■ What the exercise asks ■
Although the material holds pictures, none belong in the copy; transcribe exactly, and only, the lines from the one with "framed print: none" through the end.

■ Data records ■
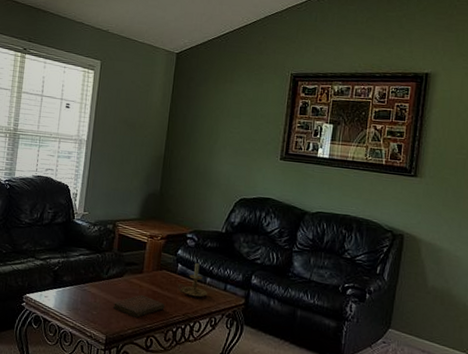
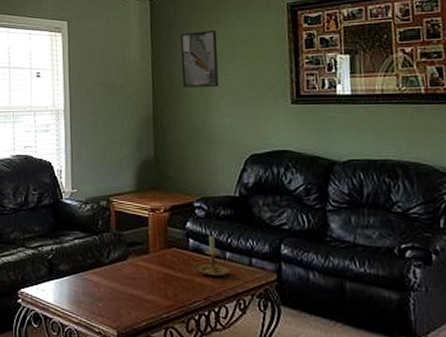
notebook: present [112,295,165,318] -> none [120,279,181,306]
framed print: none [193,86,229,137] -> present [181,29,219,88]

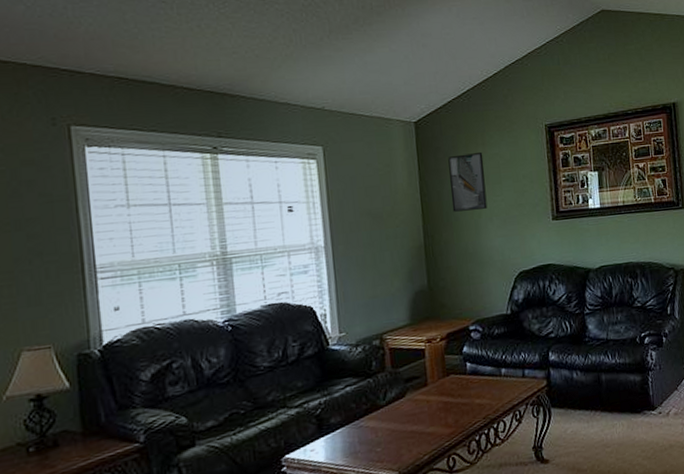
candle holder: present [193,234,231,276] -> none [472,354,506,395]

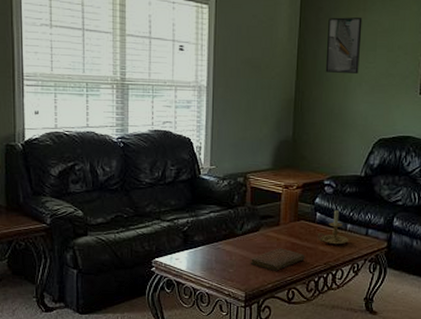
notebook: none [399,410,461,440] -> present [250,248,305,271]
candle holder: none [472,354,506,395] -> present [318,209,349,245]

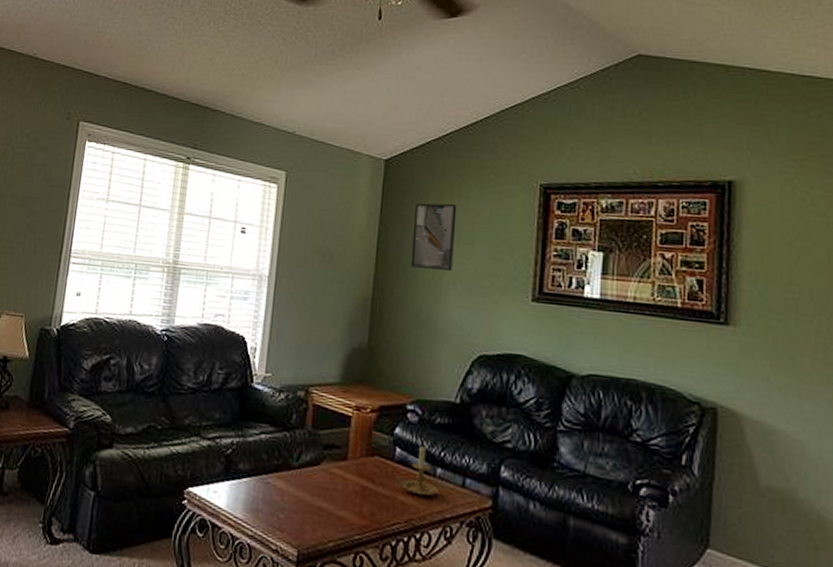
notebook: present [250,248,305,271] -> none [306,491,379,524]

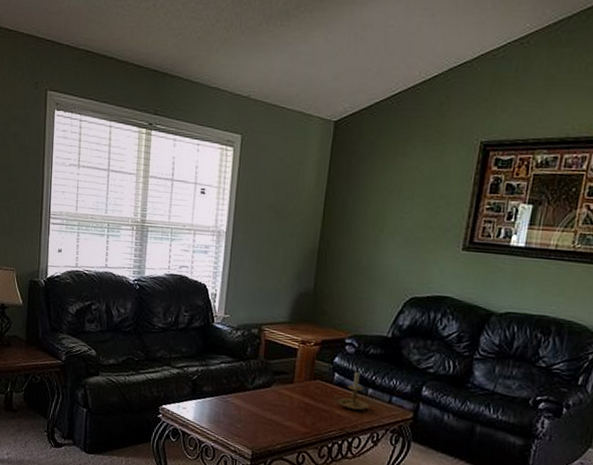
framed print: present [410,203,457,271] -> none [354,162,400,224]

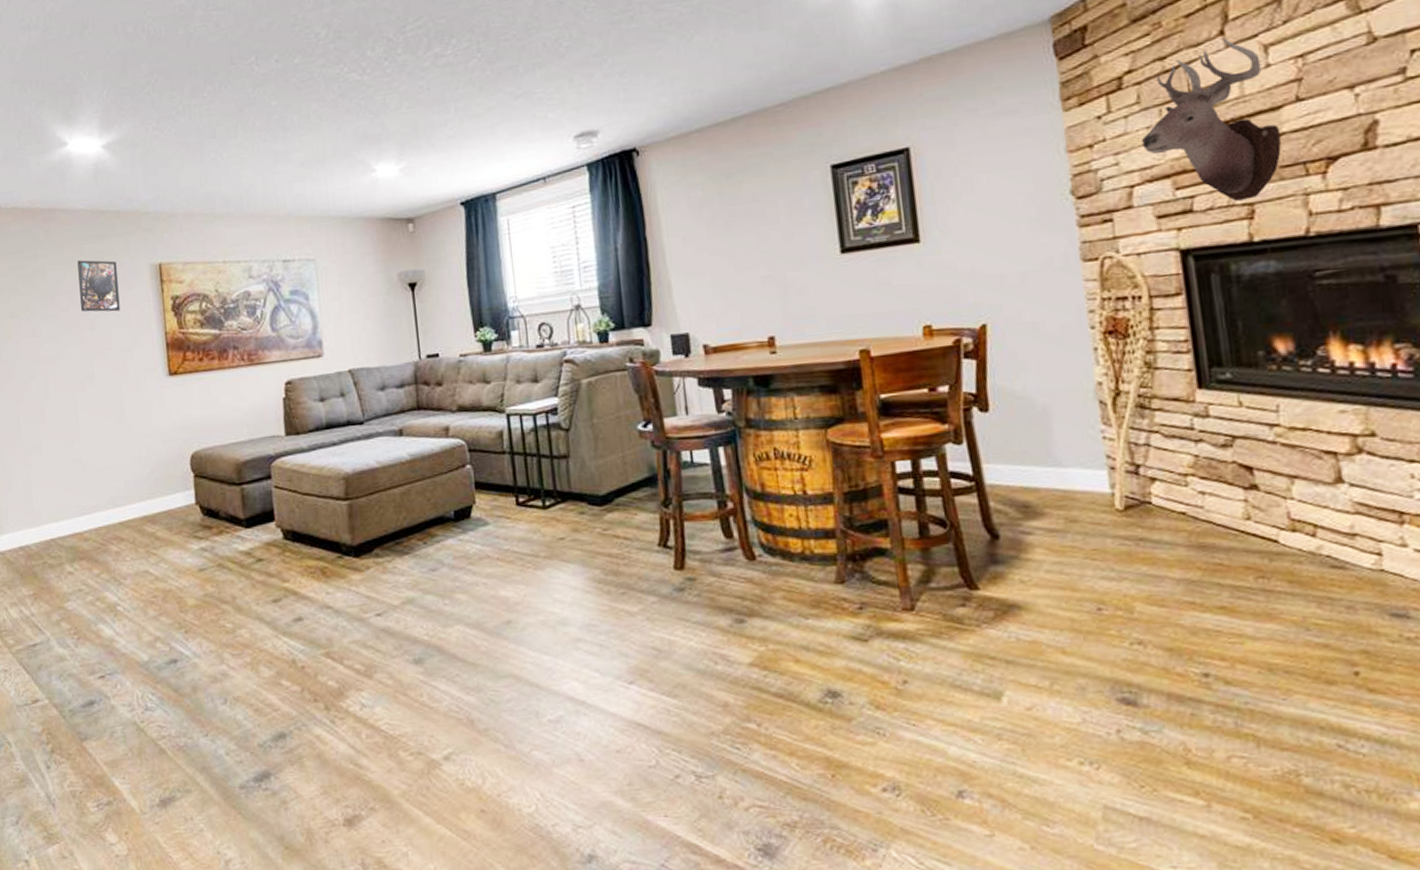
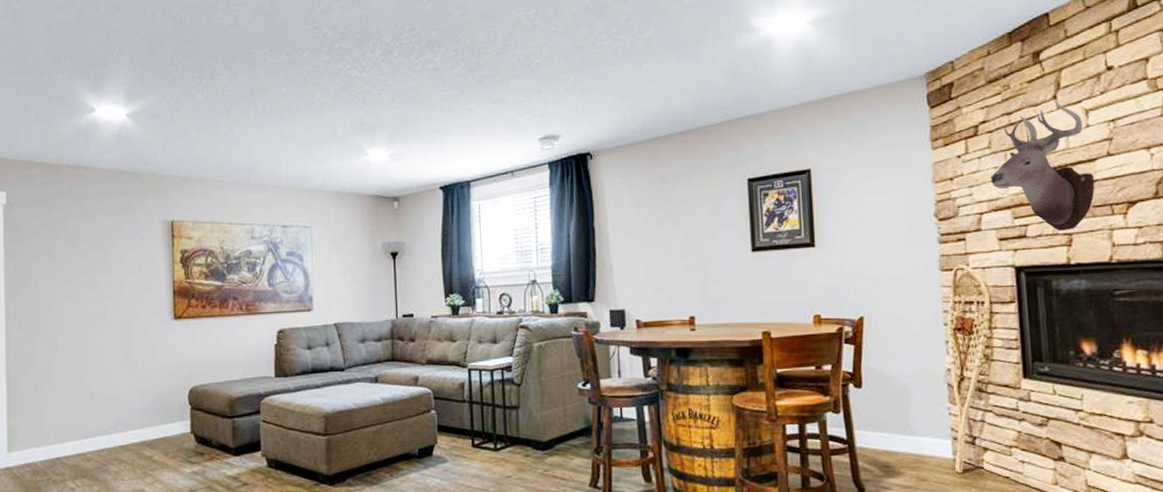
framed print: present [77,260,120,312] -> none [97,213,134,260]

■ Reply to the task ■
framed print: none [193,86,229,137] -> present [181,29,219,88]

candle holder: present [193,234,231,276] -> none [472,354,506,395]

notebook: none [399,410,461,440] -> present [250,248,305,271]
candle holder: none [472,354,506,395] -> present [318,209,349,245]

notebook: present [250,248,305,271] -> none [306,491,379,524]

framed print: present [410,203,457,271] -> none [354,162,400,224]

framed print: present [77,260,120,312] -> none [97,213,134,260]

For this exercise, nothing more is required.